All I hear about at the moment is GDPR, there seems to be a last minute rush to be ready for the deadline, 25th May 2018. I guess there will be people out there who don’t even know what GDPR is but I am afraid that this is not one of those things that we can ignore in the hope that it will go away.
GDPR stands for General Data Protection Regulation. The main principles of the original Data Protection Act set in 1995 still hold true but this goes a step further to protect all EU Citizens from privacy and data breaches. There are some key changes that businesses must be aware of.
My Take on the Key Changes
Data Breach – if you have a data breach or any of your data is lost or stolen you must notify the relevant authorities within 72 hours of first becoming aware of the breach.
Right to Access – individuals have a right to know whether or not their personal data is being used and how it is being used. If they ask, you are legally obliged to provide them with an electronic copy of all of their private data that you hold.
Right to be Forgotten – when an individual wants their data removed the data controller must erase everything they hold and cease any further use of that data. This is going to be a real boon for those who have been trying to get their Facebook data erased for years! Data controllers will also potentially be responsible for ensuring that any third parties they have passed data to also erase those records.
Data Portability – an individual has the right to move their data from one company to another.
Privacy by Design – when a new system or database is designed it should be done in such a way that only the minimum required data is collected. Equally, access should only be given to those who absolutely need it.
Data Protection Officers – generally speaking companies will no longer be required to notify government Data Protection Authority (DPA) of their data processing activities. Instead there will be internal record keeping requirements and this can be done by a staff member or external service provider, whose contact details must be given to the local DPA. The individual concerned must have the required resources and knowledge to carry out the task; they must also report directly to the highest level of management within the organisation.
Things you will need to do within your website
Forms – these could be contact forms, newsletter signup forms, questionnaires, basically any form where the end user must add their details and submit.
Make sure that every form on your website has a checkbox that is a required field (meaning that the form cannot be submitted if it is not ticked). The checkbox must be unticked by default. The text to be used should read something along the lines of “By using this form you agree with the storage and handling of your data by this website“.

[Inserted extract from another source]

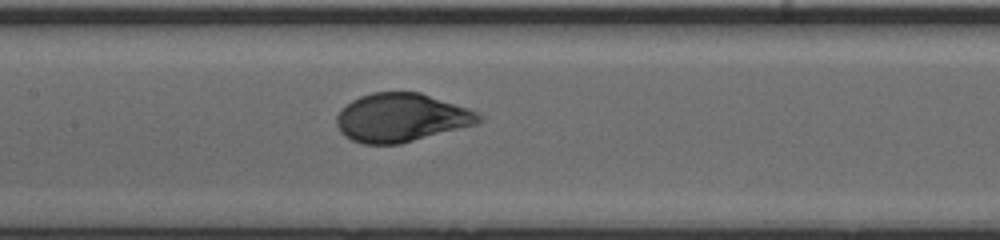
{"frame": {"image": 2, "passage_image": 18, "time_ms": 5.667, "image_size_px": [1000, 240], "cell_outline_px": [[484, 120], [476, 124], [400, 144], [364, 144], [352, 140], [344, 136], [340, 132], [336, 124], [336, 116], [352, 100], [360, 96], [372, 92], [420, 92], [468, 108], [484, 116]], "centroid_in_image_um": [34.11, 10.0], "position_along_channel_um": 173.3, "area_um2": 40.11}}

WordPress Comments – if you allow user commenting on your website, you must add a checkbox exactly as described above to the WordPress comments form.
Online Store Checkout Form – if you sell online with WooCommerce or similar you will again need to add the same checkbox to your checkout page.
You can install the WP GDPR Compliance plugin and it will do the heavy lifting for you.
Companies who do not comply with GDPR can be fined up to 4% of annual global turnover or €20 Million (whichever is greater) and that is potentially devastating.